Search code examples
gccassemblyx86-64calling-convention

Why does the x86-64 System V calling convention pass args in registers instead of just the stack?


Why is it that 32-bit C pushes all function arguments straight onto the stack while 64-bit C puts the first 6 arguments into registers and the rest on the stack?

So the 32-bit stack would look like:

...
arg2
arg1
return address
old %rbp

While the 64-bit stack would look like:

...
arg8
arg7
return address
old %rbp
arg6
arg5
arg4
arg3
arg2
arg1

So why does 64-bit C do this? Isn't it much easier to just push everything to the stack instead of put the first 6 arguments in registers just to move them onto the stack in the function prologue?


Solution

  • instead of put the first 6 arguments in registers just to move them onto the stack in the function prologue?

    I was looking at some code that gcc generated and that's what it always did.

    Then you forgot to enable optimization. gcc -O0 spills everything to memory so you can modify them with a debugger while single-stepping.
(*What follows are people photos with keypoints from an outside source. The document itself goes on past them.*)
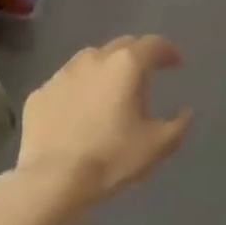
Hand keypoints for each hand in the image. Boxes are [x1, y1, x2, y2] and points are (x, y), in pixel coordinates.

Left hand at [15, 35, 193, 215]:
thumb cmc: (113, 158)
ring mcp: (61, 75)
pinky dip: (78, 91)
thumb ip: (179, 123)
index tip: (176, 62)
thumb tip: (186, 111)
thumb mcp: (158, 145)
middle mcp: (93, 60)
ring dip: (105, 70)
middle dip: (136, 56)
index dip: (168, 51)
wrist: (53, 180)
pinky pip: (65, 85)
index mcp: (126, 65)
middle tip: (145, 74)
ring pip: (89, 61)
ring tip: (111, 90)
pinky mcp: (39, 95)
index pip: (153, 44)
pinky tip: (79, 111)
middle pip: (121, 46)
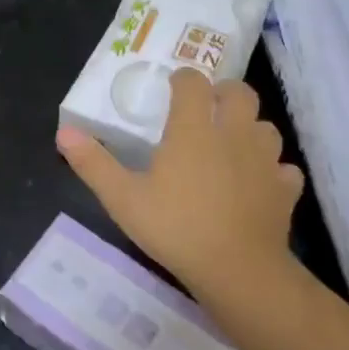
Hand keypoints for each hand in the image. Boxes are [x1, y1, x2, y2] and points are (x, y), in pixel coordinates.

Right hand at [57, 69, 303, 301]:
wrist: (237, 269)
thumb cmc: (175, 228)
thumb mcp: (123, 199)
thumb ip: (94, 164)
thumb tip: (64, 132)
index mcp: (193, 129)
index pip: (193, 83)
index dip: (183, 80)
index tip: (173, 88)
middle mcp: (233, 133)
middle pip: (240, 93)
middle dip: (224, 93)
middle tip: (207, 109)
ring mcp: (265, 160)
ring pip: (265, 128)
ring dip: (250, 128)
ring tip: (232, 145)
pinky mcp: (285, 188)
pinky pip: (283, 168)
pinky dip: (272, 170)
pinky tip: (258, 183)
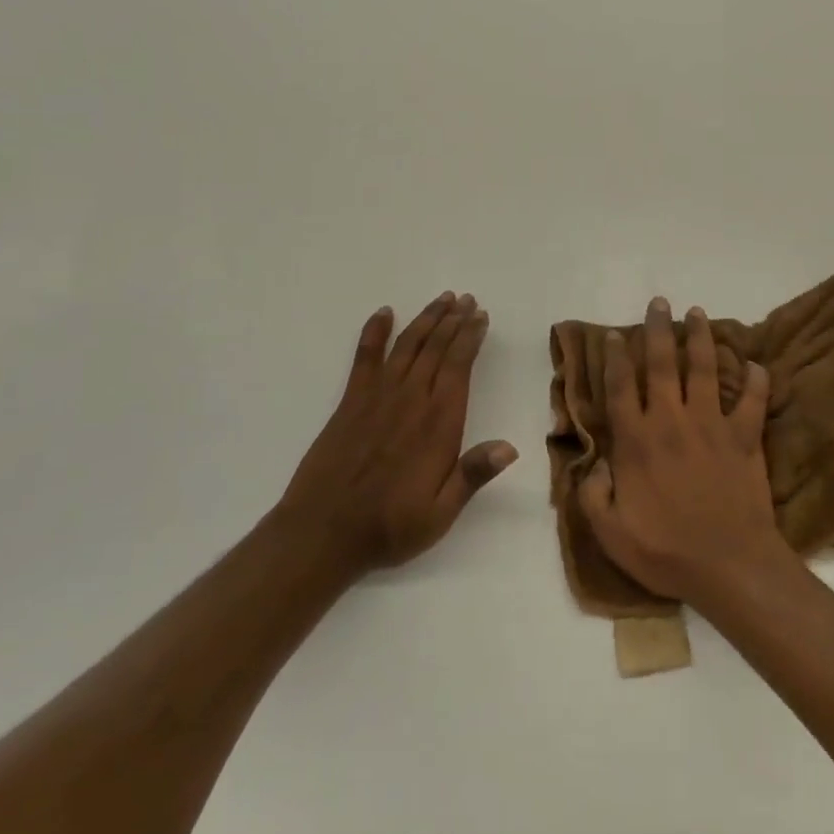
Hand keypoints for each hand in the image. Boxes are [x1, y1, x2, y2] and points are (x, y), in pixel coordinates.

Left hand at [277, 293, 515, 576]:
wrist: (322, 533)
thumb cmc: (390, 526)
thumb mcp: (440, 513)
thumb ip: (473, 475)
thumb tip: (510, 447)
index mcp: (438, 423)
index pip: (458, 367)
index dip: (470, 338)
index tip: (481, 316)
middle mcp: (410, 400)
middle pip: (436, 348)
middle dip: (454, 321)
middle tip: (466, 299)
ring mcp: (377, 397)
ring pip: (407, 346)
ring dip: (426, 320)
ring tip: (442, 300)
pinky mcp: (350, 402)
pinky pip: (364, 357)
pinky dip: (374, 332)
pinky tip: (383, 313)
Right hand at [577, 297, 790, 604]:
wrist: (730, 566)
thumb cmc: (666, 551)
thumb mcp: (611, 533)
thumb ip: (593, 494)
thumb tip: (591, 464)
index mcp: (638, 441)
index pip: (622, 388)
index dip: (617, 358)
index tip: (618, 334)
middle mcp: (673, 421)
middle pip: (664, 364)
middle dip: (659, 330)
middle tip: (659, 302)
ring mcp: (712, 425)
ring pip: (706, 369)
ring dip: (701, 338)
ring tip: (698, 313)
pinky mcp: (745, 437)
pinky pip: (754, 401)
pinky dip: (757, 381)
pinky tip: (757, 363)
That's obviously horrible for performance, so compilers don't do that unless you force them to by compiling with -O0.

    x86-64 System V allows int add(int x, int y) { return x+y; } to compile to
    lea eax, [rdi + rsi] / ret, which is what compilers actually do as you can see on the Godbolt compiler explorer.

    Stack-args calling conventions are slow and obsolete. RISC machines have been using register-args calling conventions since before x86-64 existed, and on OSes that still care about 32-bit x86 (i.e. Windows), there are better calling conventions like __vectorcall that pass the first 2 integer args in registers.
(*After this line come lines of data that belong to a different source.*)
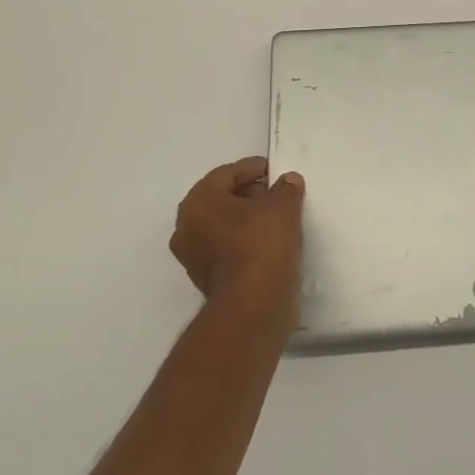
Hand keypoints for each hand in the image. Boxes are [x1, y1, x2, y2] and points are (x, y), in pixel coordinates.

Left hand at [169, 158, 305, 319]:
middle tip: (278, 194)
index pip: (227, 173)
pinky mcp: (206, 279)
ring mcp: (193, 256)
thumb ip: (285, 188)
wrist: (252, 306)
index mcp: (198, 201)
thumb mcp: (282, 207)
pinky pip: (226, 248)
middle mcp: (187, 226)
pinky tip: (270, 243)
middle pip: (222, 199)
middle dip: (250, 193)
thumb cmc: (261, 244)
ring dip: (248, 219)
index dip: (254, 168)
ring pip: (223, 226)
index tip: (276, 172)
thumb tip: (287, 181)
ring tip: (279, 219)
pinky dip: (245, 242)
    i386 System V hasn't been replaced because people mostly don't care as much about 32-bit performance on other OSes; we just use 64-bit code with the nicely-designed x86-64 System V calling convention.

    For more about the tradeoff between register args and call-preserved vs. call-clobbered registers in calling convention design, see Why not store function parameters in XMM vector registers?, and also Why does Windows64 use a different calling convention from all other OSes on x86-64?.